-------- SUPPLIED PASSAGE --------

Teach This Poem is a weekly series featuring a poem from our online poetry collection, accompanied by interdisciplinary resources and activities designed to help K-12 teachers quickly and easily bring poetry into the classroom.

 

Featured Poem

Resource

The following paragraph is from A Tale of Two Cities by Charles Dickens.

“It was the best of times, it was the worst of times, it was the age of wisdom, it was the age of foolishness, it was the epoch of belief, it was the epoch of incredulity, it was the season of Light, it was the season of Darkness, it was the spring of hope, it was the winter of despair, we had everything before us, we had nothing before us, we were all going direct to Heaven, we were all going direct the other way,—in short, the period was so far like the present period, that some of its noisiest authorities insisted on its being received, for good or for evil, in the superlative degree of comparison only.”

Classroom Activities

The following activities and questions are designed to help your students use their noticing skills to move through the poem and develop their thinking about its meaning with confidence, using what they’ve noticed as evidence for their interpretations. Read more about the framework upon which these activities are based.

-------- DATA FOR ANALYSIS --------

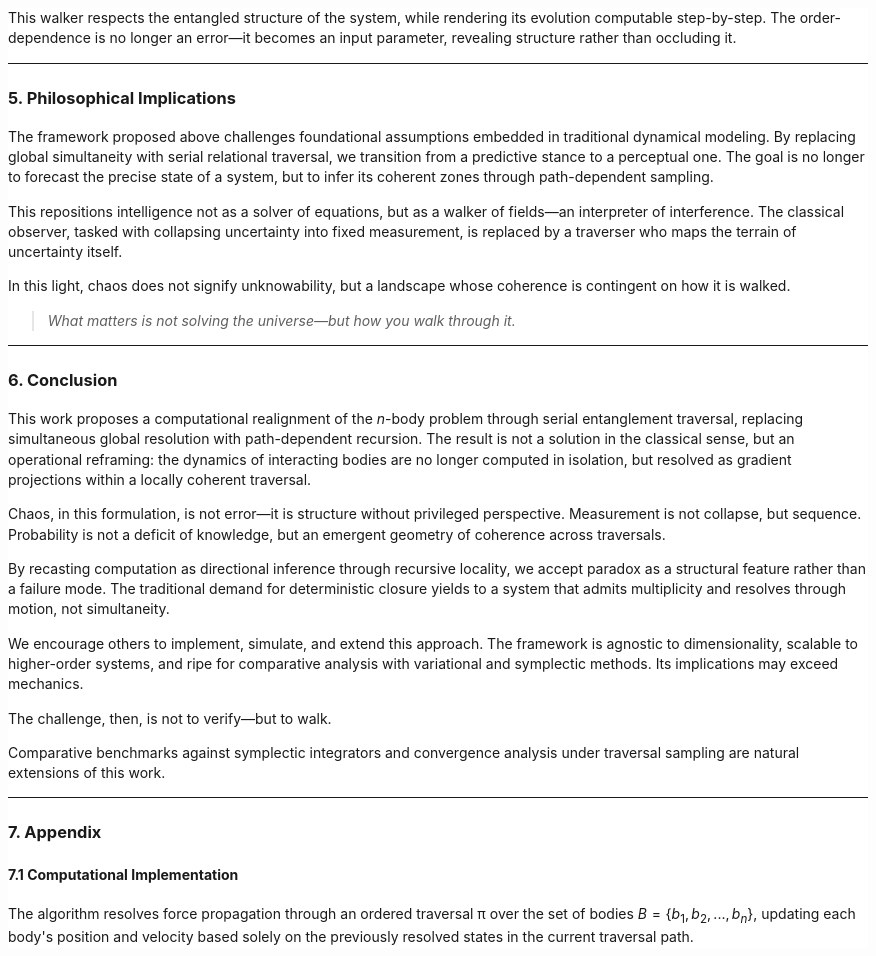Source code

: This walker respects the entangled structure of the system, while rendering its evolution computable step-by-step. The order-dependence is no longer an error—it becomes an input parameter, revealing structure rather than occluding it.

---

### **5. Philosophical Implications**

The framework proposed above challenges foundational assumptions embedded in traditional dynamical modeling. By replacing global simultaneity with serial relational traversal, we transition from a predictive stance to a perceptual one. The goal is no longer to forecast the precise state of a system, but to infer its coherent zones through path-dependent sampling.

This repositions intelligence not as a solver of equations, but as a walker of fields—an interpreter of interference. The classical observer, tasked with collapsing uncertainty into fixed measurement, is replaced by a traverser who maps the terrain of uncertainty itself.

In this light, chaos does not signify unknowability, but a landscape whose coherence is contingent on how it is walked.

> *What matters is not solving the universe—but how you walk through it.*

---

### **6. Conclusion**

This work proposes a computational realignment of the *n*-body problem through serial entanglement traversal, replacing simultaneous global resolution with path-dependent recursion. The result is not a solution in the classical sense, but an operational reframing: the dynamics of interacting bodies are no longer computed in isolation, but resolved as gradient projections within a locally coherent traversal.

Chaos, in this formulation, is not error—it is structure without privileged perspective. Measurement is not collapse, but sequence. Probability is not a deficit of knowledge, but an emergent geometry of coherence across traversals.

By recasting computation as directional inference through recursive locality, we accept paradox as a structural feature rather than a failure mode. The traditional demand for deterministic closure yields to a system that admits multiplicity and resolves through motion, not simultaneity.

We encourage others to implement, simulate, and extend this approach. The framework is agnostic to dimensionality, scalable to higher-order systems, and ripe for comparative analysis with variational and symplectic methods. Its implications may exceed mechanics.

The challenge, then, is not to verify—but to walk.

Comparative benchmarks against symplectic integrators and convergence analysis under traversal sampling are natural extensions of this work.

---

### **7. Appendix**

#### **7.1 Computational Implementation**

The algorithm resolves force propagation through an ordered traversal π over the set of bodies $B = \{b_1, b_2, ..., b_n\}$, updating each body's position and velocity based solely on the previously resolved states in the current traversal path.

--------

• _WORK TO BE COMPLETED_: In the Teach This Poem page, how does the Dickens paragraph say that period resembled the present one? Answer in one to three sentences.

• _TASK OUTPUT_: It was like the present period in that some of its noisiest authorities insisted on its being received, for good or for evil, only in the superlative degree of comparison.